The cab dropped them off at her building. Kyle paid the driver and they were walking towards the door, both silent, then he said. "I figured I should get something nice for the woman who's my match."

She dropped her roses and keys in the middle of trying to unlock the door. Sharp panic attacked her heart and she felt like she was falling. Kyle picked up the dropped flowers and keys and opened the door for her.

"Coming?" He called when he entered the building and she didn't follow.

Finally she got her feet working; he kept walking up the stairs to her apartment, not looking back at her. She watched him stop in front of her door and unlock it, holding her roses and the bag of breakfast in one hand while opening the door with the other. He stepped inside, removed his shoes at the door and placed the items on the table.

She couldn't help but think that he already belonged with her, in this apartment. The image of a live-in boyfriend certainly fit.

When the door was safely shut behind her he grabbed her shoulder. She jumped a bit but there was no anger in his eyes or tightening in his face. “Stay here a sec.”

She did as she was told, not understanding why she had to or why he moved in and out of all the rooms. She heard him opening and closing her dresser drawers and other pieces of heavy furniture in her room.

“What are you doing?” She called.

He came back out and peered under the kitchen table, she then understood what he was doing before he said anything.

“Making sure no one came in here while we were gone and left a little something for you. No sign of forced entry on your door, no scratches at the windows, and so far I’m not finding anything hidden.”

Her cheeks colored and she pressed herself a little closer to the door. “You’re checking for bombs?”

“Anything really.” He pulled a chair away from the table to stand on and even looked inside the glass bowl on the ceiling that held her light bulbs.

He glanced down at where she pressed herself into the door, ready to run at the first sign. “Don’t look so tense, I didn’t find anything,” he said, getting down from the chair and returning it to its proper place.

“But you think something might be here.” It wasn’t a question.

“It’s just a precaution. If you ever see anything out of the ordinary you might want to tell me, no matter how small it might seem.”

She nodded, torn between dreading an argument with him about hiding the strange bond they shared, and the possibility of being attacked in her own apartment.

They stared silently at each other. Actually, did he purposely change the subject on her?

She could see the gears in his head turning, trying to find the right words. Maybe he wasn’t looking forward to this either.

She couldn’t even look him in the eyes, and she shifted her eyes to the floor.

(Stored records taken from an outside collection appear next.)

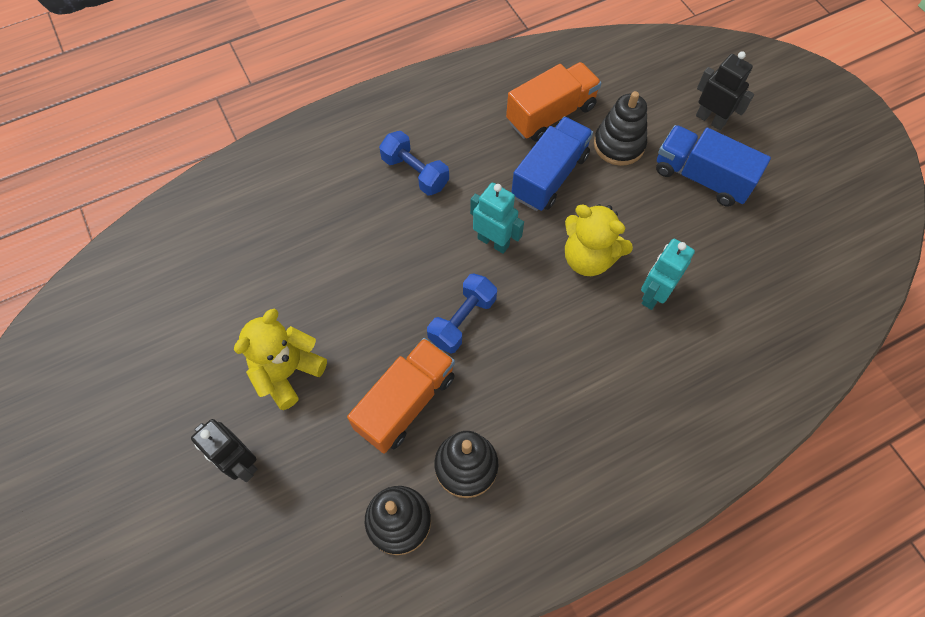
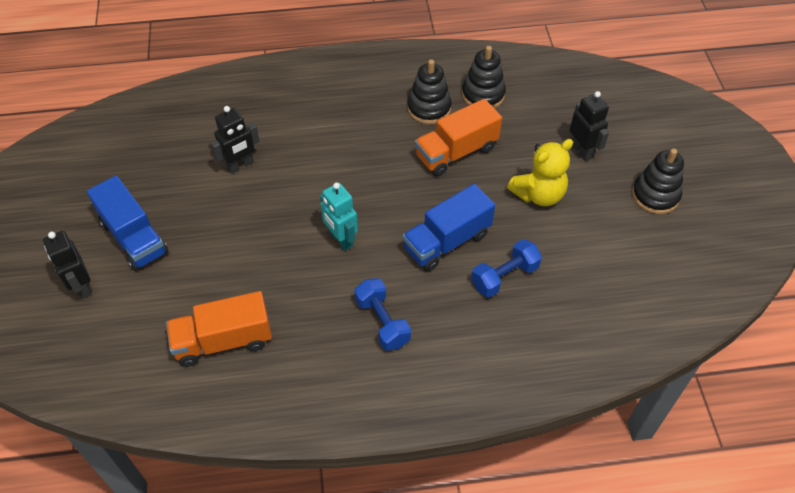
camera: 160 degrees left, 10 degrees down
blue dumbbell [427,274,497,354] -> blue dumbbell moved to [471,239,542,297]
blue truck [511,117,593,211] -> blue truck moved to [403,184,495,271]
yellow teddy bear [565,204,633,276] -> none
black stacking toy [594,91,647,166] -> black stacking toy moved to [632,148,684,214]
turquoise robot [641,239,695,310] -> black robot [211,106,260,174]

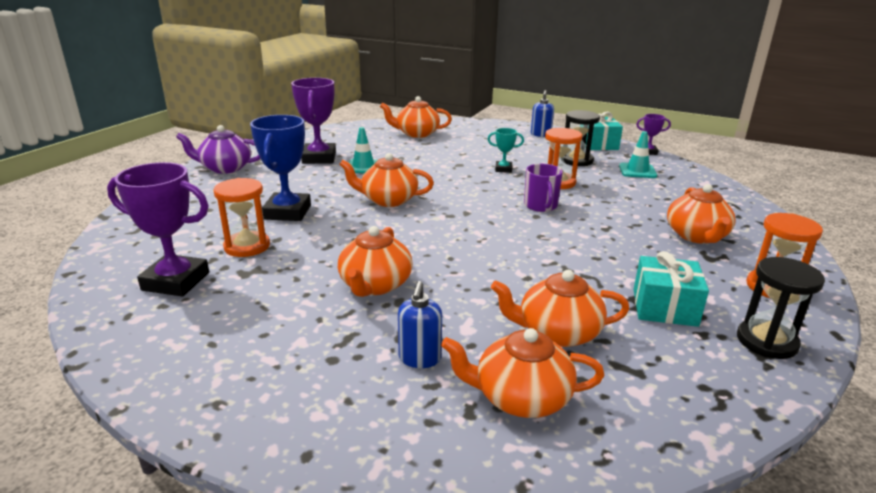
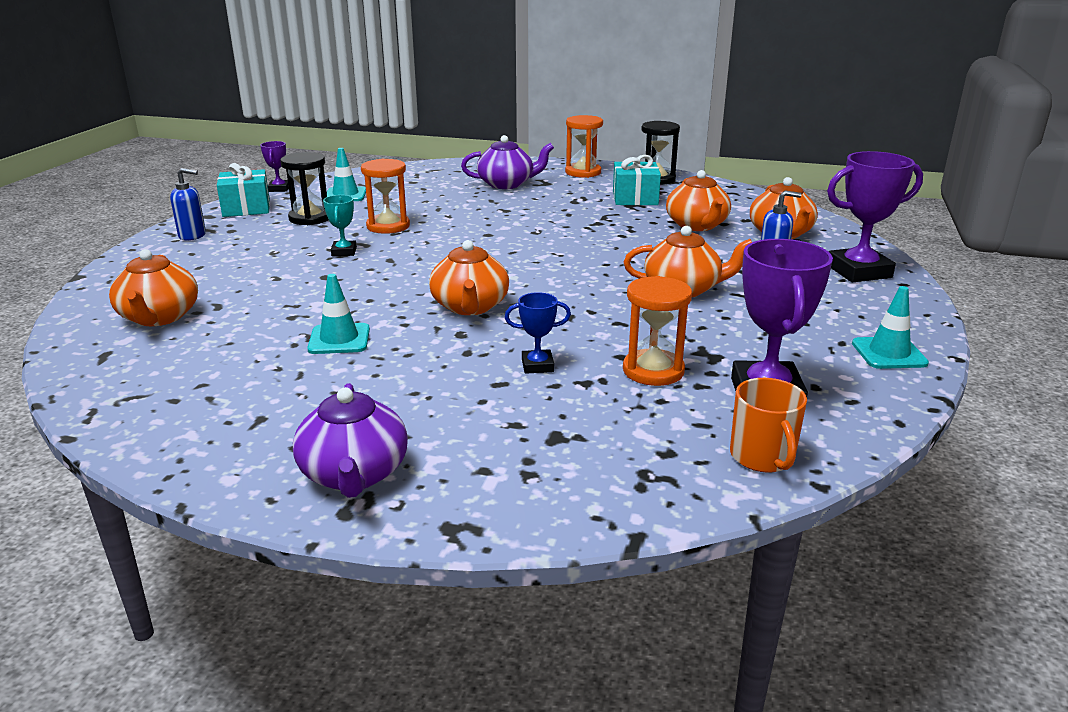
camera: 100 degrees left, 0 degrees up
blue trophy [250,115,311,221] -> blue trophy [505,292,571,374], size x0.51
purple trophy [291,78,336,164] -> purple trophy moved to [827,151,923,282]
purple mug [524,164,563,212] -> none
orange teapot [667,184,736,244] -> purple teapot [461,135,554,189]
none -> orange mug [730,378,807,473]
none -> turquoise traffic cone [852,286,929,369]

Instead of speaking to her, Kyle moved like a man confined to a train track towards the bathroom.

Somehow, that was much worse than an argument.

She heard the spray of shower water running in seconds and took a seat in the living room to wait for him. Her hands turned into fists on her knees as she ran over and over what she was going to say when he came out.

Was he doing this to prolong her torture?

He walked out with only a damp towel hanging limply over his narrow hips, his arm raised to dry out his hair with another, and she had a perfect view of his chest.

Yup, he definitely took the shower to torture her.

She didn’t get out of her chair, just watched him walk around wet and barefoot in her kitchen.

“I’m going to have to burn my clothes.”

Oh right, the smell on his clothes.

He looked into her eyes, looked through her, transfixing her with his steady stare. That weird smell on him earlier vanished from her thoughts. His face was still wet, a single drop of water breaking away from his dark brow to roll down the side of his nose, cheek, then finally touching his lips where he licked it away.